Type parameters can also be declared on individual methods rather than on the class:

public static <T> T pickOne(T a, T b) {
    return Math.random() > 0.5 ? a : b;
}

The <T> before the return type declares a method-level type variable. The compiler infers T from the arguments:

String s = pickOne("hello", "world");  // T inferred as String
Integer n = pickOne(1, 2);             // T inferred as Integer

When the arguments have different types, the compiler performs type unification – it finds the highest common supertype:

Object result = pickOne("hello", 42);  // T unifies to Object

String and Integer both extend Object, so T resolves to Object.

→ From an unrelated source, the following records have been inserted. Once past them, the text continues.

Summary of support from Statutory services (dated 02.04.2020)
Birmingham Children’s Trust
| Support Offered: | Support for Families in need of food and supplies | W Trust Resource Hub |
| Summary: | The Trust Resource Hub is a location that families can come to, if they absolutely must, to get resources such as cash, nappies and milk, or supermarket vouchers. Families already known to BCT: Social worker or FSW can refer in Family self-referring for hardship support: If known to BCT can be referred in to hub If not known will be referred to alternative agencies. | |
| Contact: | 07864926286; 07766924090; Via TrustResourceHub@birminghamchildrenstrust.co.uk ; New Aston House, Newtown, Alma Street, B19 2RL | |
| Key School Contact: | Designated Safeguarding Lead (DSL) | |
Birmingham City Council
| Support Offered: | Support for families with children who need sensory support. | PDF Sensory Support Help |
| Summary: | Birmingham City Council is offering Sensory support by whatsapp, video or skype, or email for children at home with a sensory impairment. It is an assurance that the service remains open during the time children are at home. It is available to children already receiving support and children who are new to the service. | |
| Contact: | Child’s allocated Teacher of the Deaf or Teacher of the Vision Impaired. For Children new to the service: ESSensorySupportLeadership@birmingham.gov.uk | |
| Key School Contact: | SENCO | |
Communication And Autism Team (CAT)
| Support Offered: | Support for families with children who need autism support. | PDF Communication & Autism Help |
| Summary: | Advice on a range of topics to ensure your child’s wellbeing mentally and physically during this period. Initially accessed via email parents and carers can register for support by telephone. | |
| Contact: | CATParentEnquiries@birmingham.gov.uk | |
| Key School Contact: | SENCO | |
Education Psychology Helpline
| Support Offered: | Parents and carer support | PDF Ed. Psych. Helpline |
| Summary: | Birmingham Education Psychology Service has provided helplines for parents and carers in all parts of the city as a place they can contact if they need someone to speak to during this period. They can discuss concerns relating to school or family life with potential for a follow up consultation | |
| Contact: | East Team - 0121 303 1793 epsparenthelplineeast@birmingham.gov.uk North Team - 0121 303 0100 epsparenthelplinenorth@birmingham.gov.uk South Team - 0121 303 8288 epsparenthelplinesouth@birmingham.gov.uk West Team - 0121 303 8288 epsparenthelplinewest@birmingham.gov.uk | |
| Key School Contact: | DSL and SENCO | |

This is the same kind of type unification CatScript performs for list literals:

[1]            // list<int>
[1, "foo"]     // list<object> -- unifies int and string

Practical advice

Use generics sparingly. Their primary value is in collection typesList<String>, Map<K,V>, and similar containers. Outside of collections, generics tend to spiral into complexity that makes code harder to read and maintain.

Generics are very dangerous. Keep them in the spots where they add the most value, which is almost always container classes.

If a codebase uses generics heavily outside of collections, it is likely overengineered. The wildcard system (? extends, ? super, nested constraints) can make types nearly impossible to reason about.

For a cleaner implementation of generics, C# is worth studying – it avoids erasure by preserving type information at runtime (called reification), which eliminates many of the awkward limitations Java developers deal with.